Pero no solo por Claudia y en apoyo a Andrés Manuel votaron la mayoría de las y los mexicanos, lo hicieron también por una idea, por un proyecto de país, por un movimiento revolucionario, por los partidos políticos que, aliados, lo impulsan y por el conjunto de reformas constitucionales que harán posible darle continuidad, consolidar y profundizar el proceso de cambio iniciado hace seis años.
La gente se volcó a las urnas consciente de que no solo se trataba de elegir presidente sino de definir —y de ahí el carácter doblemente plebiscitario de la elección— el futuro de México. Como nunca antes había sucedido, las y los electores tuvieron el 2 de junio frente a sí dos opciones radicalmente opuestas: la restauración del viejo régimen neoliberal con toda la derecha agrupada o la construcción del 2º piso de la Transformación.
Había ciertamente atajos que el electorado podía haber tomado, pero la gente ante esta encrucijada no vaciló. Votar por Claudia, pero atarle las manos al no hacerlo por sus candidatos al Congreso de la Unión habría sido tanto como concederle un carácter meramente testimonial a su mandato y, en los hechos, emprender el camino de regreso al pasado
No fueron ni la ignorancia, ni la dependencia de los programas sociales, menos el engaño o la seducción los que movieron a las y los votantes a tomar una decisión radical en las urnas; fue, antes que nada, la conciencia de que, en una disyuntiva histórica como esta, cada voto pesa y fue la certeza compartida por millones de personas de que, en un momento así, titubear equivale a traicionar.
Campeó también, el día de la elección entre los votantes, la certeza de que la Constitución — convertida por el régimen neoliberal en un instrumento al servicio de la oligarquía— debe recuperar su sentido original y la convicción de que para lograrlo es preciso reformarla.
Mostraron, por la forma en que votaron, la mayoría de las y los mexicanos que tienen —porque la vida pública, como insiste López Obrador, se ha vuelto cada día más pública— un conocimiento preciso de la forma en que opera nuestro sistema político. No hubo ingenuidad, ni torpeza en la forma en que se emitió el voto sino más bien claridad y contundencia. Se engañan quienes creen que la gente no sabe del calado profundo de la reforma al Poder Judicial o la del Instituto Nacional Electoral cuando de estas reformas dependen la justicia y la democracia en México.
Se engañan cuando creen que con su campaña permanente contra López Obrador o sus insidias contra Claudia podrán desprestigiar al primero y frenar o descarrilar a la segunda.

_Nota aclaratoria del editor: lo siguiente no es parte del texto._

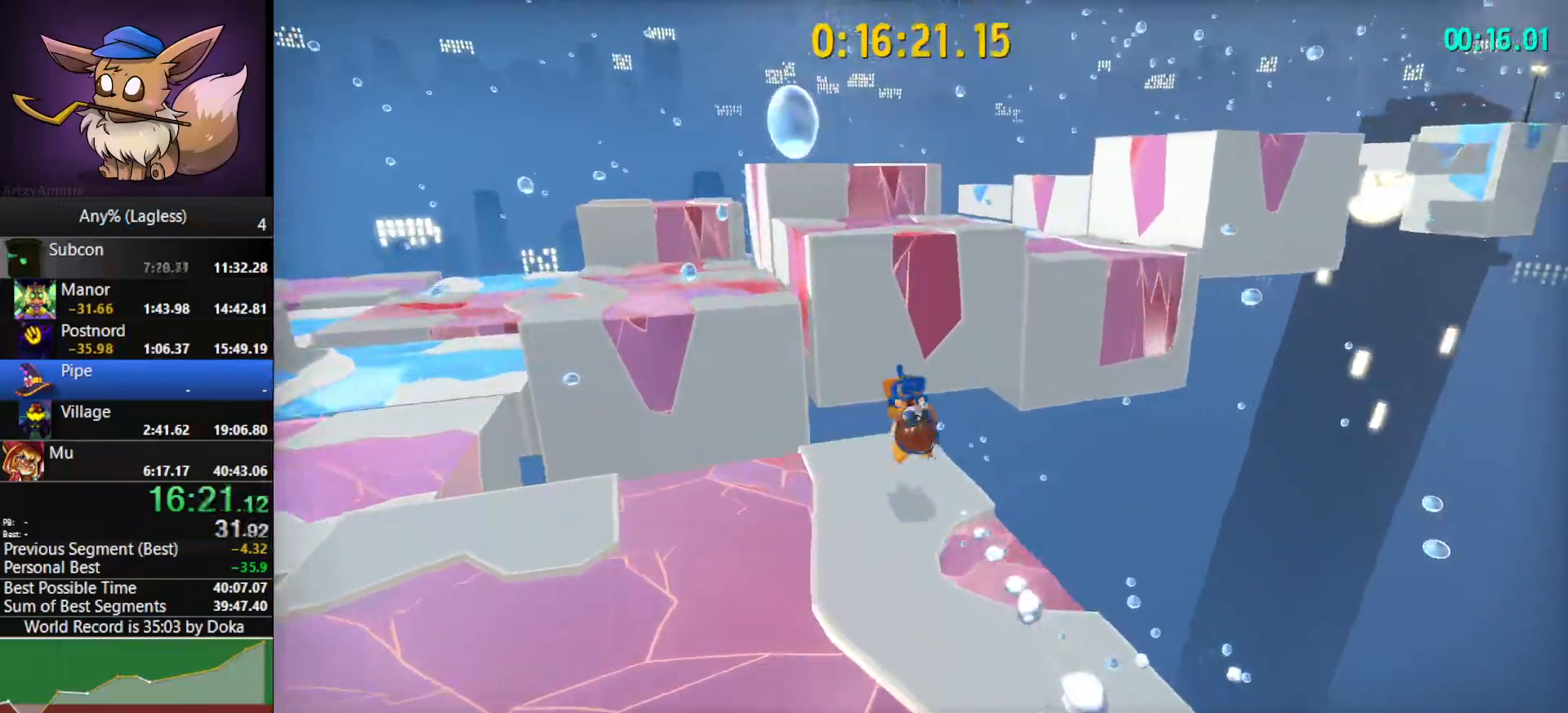
{"keys": ["space", "w"], "mouse": [], "mouse_move": "still", "events": [[333, "space", "down"], [383, "space", "up"], [483, "space", "down"]]}
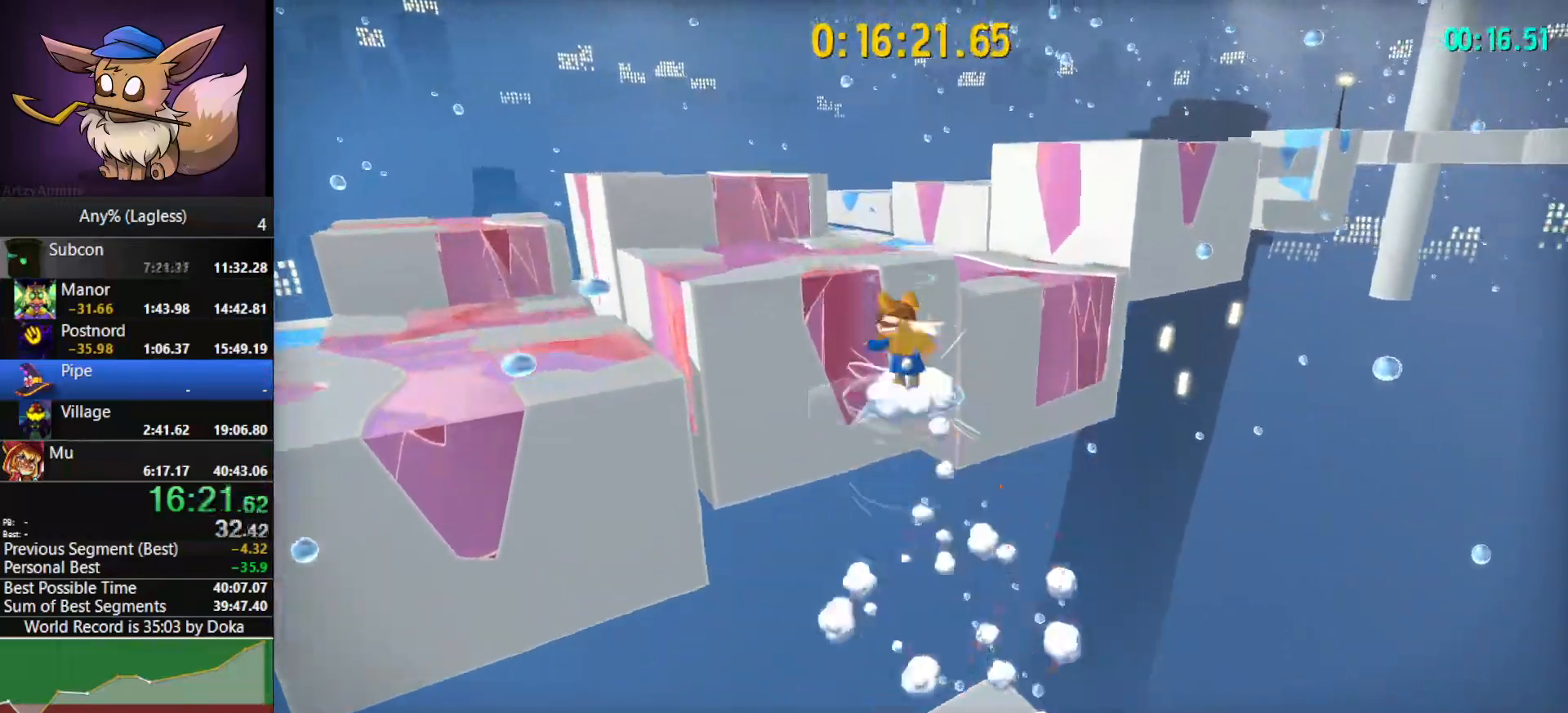
{"keys": ["a", "w"], "mouse": [], "mouse_move": "still", "events": [[217, "space", "up"], [500, "a", "down"]]}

No. No solo habrá de pasar de unas manos a otras la banda presidencial. No solo por eso votó una aplastante mayoría de las y los mexicanos. Para que preserve el legado de López Obrador y consume la transformación radical del país eligieron a Claudia y eligieron también, libre y conscientemente, darle todo el poder y la fuerza legal para que pueda cumplir ese mandato.